Farleigh laughed, and looked at Pix with more interest. “You don’t go in for politics, then? Why not?”
“I’m too rich; can’t afford ’em.” The philanthropist smiled at her—that smile of his that meant—well, no one needed to tell her. It meant that Pix was there, behind the monocle. It meant—a discouraging outlook for Farleigh. “Only poor men should risk their lives for the nation—er—their idea of the nation: rich men must be left in safety—to give away their money. I suspect that’s Kent’s idea, too?”
“Oh, Kent!” exclaimed Farleigh, and then, catching herself hastily, “Kent isn’t interested in politics, no,” she added quietly—but her long pointed fingers tapped her armchair at Pix’s side. “He says—there’s too much intrigue in them; and he hates intrigue.”
“And you don’t?” from behind the monocle, the mild eyes gazed at her yet more kindly.
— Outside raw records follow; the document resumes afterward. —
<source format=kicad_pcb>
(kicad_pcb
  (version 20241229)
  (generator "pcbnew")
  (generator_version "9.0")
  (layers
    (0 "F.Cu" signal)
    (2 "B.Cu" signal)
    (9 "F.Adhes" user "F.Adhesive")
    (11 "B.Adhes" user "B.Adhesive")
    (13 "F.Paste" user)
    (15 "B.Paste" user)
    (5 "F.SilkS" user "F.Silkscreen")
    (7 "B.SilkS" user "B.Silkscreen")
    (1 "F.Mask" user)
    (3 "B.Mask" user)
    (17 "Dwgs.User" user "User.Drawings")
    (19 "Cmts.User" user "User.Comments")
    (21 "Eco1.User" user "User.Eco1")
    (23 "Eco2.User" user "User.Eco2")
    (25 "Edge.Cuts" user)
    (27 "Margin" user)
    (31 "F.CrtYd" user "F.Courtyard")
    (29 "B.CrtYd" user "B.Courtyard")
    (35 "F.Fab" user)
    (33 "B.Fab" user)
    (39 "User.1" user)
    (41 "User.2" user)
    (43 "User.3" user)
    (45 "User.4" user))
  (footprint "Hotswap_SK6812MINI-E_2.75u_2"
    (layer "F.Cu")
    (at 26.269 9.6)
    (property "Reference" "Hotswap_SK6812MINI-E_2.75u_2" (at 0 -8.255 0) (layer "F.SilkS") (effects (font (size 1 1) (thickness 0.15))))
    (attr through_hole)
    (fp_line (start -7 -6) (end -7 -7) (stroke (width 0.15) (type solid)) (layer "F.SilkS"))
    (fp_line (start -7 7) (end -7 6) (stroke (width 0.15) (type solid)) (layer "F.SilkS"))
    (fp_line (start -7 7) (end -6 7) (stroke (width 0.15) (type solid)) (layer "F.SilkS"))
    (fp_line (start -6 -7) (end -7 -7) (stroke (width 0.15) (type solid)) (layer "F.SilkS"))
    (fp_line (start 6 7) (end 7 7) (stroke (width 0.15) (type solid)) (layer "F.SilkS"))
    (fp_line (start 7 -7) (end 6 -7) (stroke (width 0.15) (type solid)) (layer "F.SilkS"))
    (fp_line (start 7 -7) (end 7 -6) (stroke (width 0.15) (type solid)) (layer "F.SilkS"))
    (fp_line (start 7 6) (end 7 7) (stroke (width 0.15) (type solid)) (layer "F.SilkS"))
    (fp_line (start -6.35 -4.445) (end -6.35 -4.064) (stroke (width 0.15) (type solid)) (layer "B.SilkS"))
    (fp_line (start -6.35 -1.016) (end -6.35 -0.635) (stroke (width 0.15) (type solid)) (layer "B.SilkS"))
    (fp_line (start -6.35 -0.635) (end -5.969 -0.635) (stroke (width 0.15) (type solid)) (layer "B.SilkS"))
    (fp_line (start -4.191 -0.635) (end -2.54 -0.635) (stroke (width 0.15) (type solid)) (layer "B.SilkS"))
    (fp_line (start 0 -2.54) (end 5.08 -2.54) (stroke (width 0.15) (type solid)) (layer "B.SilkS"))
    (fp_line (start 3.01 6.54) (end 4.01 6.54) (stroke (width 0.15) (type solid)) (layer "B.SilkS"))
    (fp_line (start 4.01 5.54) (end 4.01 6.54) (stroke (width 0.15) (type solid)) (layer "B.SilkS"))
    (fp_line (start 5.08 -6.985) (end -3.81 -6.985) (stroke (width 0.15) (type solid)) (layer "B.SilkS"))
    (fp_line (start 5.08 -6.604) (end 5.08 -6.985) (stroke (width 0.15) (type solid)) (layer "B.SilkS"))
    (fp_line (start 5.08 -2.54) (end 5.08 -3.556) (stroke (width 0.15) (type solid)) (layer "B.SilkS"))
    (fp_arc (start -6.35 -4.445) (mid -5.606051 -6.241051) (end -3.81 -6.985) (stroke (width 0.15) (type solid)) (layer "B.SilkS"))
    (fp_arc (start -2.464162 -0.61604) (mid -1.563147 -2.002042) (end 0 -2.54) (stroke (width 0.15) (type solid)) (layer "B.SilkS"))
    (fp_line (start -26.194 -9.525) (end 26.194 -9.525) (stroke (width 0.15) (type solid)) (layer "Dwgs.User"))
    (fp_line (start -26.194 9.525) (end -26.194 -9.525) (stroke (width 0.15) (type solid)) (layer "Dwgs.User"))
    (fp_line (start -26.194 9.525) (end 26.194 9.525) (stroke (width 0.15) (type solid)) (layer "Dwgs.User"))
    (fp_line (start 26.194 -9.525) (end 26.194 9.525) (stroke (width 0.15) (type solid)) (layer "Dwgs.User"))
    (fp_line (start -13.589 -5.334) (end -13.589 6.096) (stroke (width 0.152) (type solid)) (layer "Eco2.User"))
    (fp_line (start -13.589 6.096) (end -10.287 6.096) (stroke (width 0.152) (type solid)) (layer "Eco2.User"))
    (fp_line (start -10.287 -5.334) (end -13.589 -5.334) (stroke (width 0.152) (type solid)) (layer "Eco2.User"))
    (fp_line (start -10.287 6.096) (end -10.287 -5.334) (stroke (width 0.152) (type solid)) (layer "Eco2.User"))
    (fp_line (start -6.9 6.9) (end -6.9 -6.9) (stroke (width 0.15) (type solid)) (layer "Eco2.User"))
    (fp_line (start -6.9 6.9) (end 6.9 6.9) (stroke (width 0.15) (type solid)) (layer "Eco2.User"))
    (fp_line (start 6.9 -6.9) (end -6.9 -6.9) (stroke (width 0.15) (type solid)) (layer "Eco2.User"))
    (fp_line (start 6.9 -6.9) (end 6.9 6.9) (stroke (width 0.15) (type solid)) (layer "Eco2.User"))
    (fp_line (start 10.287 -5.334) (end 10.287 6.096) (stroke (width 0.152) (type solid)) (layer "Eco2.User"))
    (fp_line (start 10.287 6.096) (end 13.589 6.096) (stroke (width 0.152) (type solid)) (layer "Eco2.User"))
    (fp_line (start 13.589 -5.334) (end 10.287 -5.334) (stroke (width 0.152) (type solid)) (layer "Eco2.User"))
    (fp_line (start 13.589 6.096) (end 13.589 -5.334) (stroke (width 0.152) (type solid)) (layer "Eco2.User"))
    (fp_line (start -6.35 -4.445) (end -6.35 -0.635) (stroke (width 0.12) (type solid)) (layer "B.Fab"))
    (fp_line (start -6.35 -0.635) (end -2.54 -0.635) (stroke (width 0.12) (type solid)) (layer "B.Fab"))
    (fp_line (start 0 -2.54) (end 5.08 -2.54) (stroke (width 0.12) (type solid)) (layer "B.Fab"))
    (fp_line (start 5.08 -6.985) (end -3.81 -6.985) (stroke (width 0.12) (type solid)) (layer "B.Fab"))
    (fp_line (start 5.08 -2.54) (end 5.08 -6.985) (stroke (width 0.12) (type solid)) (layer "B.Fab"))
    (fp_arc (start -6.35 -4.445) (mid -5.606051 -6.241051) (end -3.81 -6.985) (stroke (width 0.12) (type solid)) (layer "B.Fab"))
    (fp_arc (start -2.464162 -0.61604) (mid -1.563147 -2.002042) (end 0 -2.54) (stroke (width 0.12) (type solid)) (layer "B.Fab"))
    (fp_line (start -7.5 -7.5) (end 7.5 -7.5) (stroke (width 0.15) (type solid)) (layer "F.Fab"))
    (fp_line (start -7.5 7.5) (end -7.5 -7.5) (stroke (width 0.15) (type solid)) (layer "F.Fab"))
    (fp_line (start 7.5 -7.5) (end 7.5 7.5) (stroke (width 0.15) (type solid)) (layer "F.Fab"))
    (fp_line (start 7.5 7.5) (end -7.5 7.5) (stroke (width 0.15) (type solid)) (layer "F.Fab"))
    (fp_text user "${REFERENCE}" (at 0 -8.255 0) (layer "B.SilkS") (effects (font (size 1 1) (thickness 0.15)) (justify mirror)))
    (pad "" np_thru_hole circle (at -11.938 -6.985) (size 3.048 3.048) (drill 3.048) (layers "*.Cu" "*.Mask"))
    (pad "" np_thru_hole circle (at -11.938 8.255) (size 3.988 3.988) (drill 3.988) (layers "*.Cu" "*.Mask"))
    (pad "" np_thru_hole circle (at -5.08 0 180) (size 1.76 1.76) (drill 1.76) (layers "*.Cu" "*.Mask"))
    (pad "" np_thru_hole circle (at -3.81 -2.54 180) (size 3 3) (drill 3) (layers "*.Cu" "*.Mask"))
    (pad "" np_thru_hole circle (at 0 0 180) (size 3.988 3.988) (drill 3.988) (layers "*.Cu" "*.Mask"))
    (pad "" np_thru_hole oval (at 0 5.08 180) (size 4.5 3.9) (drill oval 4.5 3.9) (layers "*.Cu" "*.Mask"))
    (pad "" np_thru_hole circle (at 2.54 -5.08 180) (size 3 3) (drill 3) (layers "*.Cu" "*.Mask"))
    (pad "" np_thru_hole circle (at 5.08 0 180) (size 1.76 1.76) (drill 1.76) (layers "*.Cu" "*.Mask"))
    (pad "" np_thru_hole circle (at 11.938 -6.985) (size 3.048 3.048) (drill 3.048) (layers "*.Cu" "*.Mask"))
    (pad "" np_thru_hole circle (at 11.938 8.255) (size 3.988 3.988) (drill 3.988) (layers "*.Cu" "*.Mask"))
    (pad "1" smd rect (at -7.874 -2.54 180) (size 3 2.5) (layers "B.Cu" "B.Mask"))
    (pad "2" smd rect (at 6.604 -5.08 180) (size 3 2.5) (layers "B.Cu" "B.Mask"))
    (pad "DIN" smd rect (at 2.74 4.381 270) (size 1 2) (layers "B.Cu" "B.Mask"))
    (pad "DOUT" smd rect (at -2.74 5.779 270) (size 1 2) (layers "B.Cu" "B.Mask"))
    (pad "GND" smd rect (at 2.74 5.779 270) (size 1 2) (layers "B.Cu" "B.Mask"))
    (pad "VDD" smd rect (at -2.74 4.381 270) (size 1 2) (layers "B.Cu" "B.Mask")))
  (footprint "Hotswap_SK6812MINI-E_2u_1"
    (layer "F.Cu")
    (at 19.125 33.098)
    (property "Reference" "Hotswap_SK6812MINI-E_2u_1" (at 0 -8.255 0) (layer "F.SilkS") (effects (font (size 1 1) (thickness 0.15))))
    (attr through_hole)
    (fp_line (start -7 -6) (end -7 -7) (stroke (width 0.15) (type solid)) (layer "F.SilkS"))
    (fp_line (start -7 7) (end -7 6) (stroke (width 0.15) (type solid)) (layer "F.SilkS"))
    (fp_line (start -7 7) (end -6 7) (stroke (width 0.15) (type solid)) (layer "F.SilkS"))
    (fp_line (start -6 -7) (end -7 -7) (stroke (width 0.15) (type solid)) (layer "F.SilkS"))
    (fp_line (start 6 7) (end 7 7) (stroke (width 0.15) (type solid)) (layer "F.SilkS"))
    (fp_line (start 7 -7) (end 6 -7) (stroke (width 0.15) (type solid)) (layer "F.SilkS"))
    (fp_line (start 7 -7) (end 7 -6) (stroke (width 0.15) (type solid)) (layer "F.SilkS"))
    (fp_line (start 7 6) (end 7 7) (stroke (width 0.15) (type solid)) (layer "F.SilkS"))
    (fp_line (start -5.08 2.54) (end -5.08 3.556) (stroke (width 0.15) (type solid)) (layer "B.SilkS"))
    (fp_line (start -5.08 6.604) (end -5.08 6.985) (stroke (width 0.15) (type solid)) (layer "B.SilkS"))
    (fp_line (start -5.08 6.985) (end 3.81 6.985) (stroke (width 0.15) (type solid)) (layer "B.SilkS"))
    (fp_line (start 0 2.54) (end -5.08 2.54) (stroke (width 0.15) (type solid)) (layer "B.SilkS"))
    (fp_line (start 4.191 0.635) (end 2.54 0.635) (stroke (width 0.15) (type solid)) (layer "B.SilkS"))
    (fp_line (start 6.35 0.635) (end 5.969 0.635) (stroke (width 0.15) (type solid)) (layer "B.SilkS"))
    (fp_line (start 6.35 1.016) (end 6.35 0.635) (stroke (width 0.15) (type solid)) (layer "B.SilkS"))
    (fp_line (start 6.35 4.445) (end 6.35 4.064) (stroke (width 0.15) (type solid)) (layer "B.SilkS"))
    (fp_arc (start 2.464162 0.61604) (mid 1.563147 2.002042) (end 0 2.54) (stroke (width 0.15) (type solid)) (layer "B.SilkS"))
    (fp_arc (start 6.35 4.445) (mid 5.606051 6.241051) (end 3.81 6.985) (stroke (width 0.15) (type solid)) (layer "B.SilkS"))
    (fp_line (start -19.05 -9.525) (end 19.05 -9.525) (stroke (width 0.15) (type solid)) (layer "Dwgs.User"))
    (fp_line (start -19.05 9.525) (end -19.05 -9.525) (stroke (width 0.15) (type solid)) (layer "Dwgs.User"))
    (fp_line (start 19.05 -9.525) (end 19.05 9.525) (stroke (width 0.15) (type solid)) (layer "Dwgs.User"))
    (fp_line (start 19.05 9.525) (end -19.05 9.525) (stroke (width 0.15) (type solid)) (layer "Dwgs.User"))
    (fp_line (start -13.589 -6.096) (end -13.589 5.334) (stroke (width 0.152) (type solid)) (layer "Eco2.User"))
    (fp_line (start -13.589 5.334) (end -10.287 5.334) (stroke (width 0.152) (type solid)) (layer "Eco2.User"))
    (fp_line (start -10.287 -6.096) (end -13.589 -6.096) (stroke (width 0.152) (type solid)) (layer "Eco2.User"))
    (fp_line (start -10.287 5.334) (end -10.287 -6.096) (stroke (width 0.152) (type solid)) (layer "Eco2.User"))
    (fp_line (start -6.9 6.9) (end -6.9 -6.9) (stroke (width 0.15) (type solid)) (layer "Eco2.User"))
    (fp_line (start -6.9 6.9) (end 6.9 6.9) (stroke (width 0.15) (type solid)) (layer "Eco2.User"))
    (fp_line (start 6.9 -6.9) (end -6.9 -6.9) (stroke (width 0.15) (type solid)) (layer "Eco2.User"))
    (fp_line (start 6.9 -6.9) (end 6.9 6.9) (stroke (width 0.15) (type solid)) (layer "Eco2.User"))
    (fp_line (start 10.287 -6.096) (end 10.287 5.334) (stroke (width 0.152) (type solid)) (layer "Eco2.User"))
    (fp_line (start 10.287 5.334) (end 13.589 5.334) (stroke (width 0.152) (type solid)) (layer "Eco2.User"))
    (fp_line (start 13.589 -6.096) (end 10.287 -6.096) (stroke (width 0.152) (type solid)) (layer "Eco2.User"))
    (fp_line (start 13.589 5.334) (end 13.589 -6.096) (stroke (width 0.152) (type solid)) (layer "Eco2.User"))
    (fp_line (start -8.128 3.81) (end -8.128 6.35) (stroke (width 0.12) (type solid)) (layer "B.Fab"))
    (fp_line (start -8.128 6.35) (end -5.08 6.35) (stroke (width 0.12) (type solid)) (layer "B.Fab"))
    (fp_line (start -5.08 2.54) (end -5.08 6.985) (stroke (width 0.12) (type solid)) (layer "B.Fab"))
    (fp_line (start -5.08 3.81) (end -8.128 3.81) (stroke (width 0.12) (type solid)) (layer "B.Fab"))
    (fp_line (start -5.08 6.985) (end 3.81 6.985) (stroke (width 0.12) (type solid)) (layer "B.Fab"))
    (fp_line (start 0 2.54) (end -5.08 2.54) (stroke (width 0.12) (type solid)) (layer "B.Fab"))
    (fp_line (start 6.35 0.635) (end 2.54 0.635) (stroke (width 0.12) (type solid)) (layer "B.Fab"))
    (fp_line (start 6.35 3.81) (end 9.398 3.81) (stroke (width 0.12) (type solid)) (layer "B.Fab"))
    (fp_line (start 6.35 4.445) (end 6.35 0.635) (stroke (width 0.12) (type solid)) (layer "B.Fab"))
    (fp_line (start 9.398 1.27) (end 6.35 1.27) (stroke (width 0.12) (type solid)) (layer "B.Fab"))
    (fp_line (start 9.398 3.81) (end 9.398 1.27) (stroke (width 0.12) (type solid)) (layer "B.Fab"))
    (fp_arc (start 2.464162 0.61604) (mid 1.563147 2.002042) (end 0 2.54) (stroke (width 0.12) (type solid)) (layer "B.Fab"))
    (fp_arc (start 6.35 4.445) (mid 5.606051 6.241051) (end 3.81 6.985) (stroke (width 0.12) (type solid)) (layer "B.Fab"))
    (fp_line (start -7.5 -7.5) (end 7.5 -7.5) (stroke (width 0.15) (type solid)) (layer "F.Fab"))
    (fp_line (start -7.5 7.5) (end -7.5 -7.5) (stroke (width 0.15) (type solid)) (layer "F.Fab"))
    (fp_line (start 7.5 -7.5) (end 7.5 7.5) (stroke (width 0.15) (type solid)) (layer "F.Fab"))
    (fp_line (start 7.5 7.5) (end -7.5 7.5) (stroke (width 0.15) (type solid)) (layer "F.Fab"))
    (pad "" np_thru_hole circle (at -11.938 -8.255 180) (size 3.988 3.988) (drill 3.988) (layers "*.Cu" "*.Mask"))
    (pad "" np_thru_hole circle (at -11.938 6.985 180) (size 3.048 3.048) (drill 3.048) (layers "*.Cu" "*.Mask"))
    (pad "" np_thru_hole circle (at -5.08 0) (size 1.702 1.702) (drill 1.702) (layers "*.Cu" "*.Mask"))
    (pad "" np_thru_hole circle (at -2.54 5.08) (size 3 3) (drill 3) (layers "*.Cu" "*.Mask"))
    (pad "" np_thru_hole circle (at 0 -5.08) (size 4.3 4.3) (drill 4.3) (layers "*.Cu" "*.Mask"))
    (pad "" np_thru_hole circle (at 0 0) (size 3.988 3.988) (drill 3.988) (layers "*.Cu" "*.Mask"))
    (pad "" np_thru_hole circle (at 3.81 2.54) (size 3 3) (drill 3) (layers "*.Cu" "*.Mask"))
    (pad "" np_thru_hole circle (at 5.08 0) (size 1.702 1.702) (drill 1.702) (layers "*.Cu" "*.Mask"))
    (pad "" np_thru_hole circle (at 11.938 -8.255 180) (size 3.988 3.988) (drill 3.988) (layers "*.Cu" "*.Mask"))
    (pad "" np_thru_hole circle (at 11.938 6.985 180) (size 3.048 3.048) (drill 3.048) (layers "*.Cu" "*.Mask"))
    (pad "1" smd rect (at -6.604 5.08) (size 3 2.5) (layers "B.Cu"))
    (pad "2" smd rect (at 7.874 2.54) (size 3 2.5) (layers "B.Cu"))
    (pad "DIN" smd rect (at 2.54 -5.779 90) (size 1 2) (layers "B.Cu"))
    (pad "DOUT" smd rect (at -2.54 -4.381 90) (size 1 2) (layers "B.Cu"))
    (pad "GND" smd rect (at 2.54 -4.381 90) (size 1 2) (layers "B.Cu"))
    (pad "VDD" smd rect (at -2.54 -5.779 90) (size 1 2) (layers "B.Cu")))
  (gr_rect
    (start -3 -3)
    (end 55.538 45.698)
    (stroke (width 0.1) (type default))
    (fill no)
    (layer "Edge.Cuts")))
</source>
Yes, he remembered now what he had heard; he knew what it was, about Chalmers’ wife. And that odd note in Kent’s voice, the absent stare, the long silences in the clubman’s jolly talk—“you like politics?” he turned his question to Farleigh over, like one showing the reverse side of the same piece of goods.
“I like anything that is complex,” replied Farleigh slowly. “And I want Kent—Mr. Pix,” she leaned toward him with a feline swiftness, “will you——”
“If that is so,”—as a philanthropist, Pix had learned, he modestly confessed it, to avoid a request of something he knew he wasn’t going to do—“if you like anything that is complex, I wish to goodness you’d come down to my—hum—which is it? ah, yes! the Young Men’s gymnasium—and untangle a case I’ve got down there. Janitor’s wife, nice lazy little woman,” he watched Farleigh’s slender foot swinging impatiently while her face turned, all interest, toward him. A philanthropist, though Kent had forgotten it, necessarily sees a great deal of women—“nice lazy little woman, married to a husband who’s so keen for committees and being third vice presidents of things, he forgets to come home on Sundays. Fact. Shuts up the—what did I say? gymnasium—I always forget if it’s the gymnasium or the Babies’ Home—and goes off to lobby the boys; ’stead of taking the tram to Alexandria and his waiting wife. She belongs to a Browning Society, but it doesn’t keep her busy, because she can’t read—farther than Poor Richard’s almanac. There are no children, and she complains there’s no husband either. Now what’s to be done? She comes to me—I’m the root of all evil, gymnasium and otherwise—she upbraids me. She’s upbraided me twice this last week, once before my valet. It can’t go on. But the man, her husband, ’s a good janitor; and good janitors are scarce as honest philanthropists. I ask you what’s to be done? I must cure this maniac of his politics. But how?”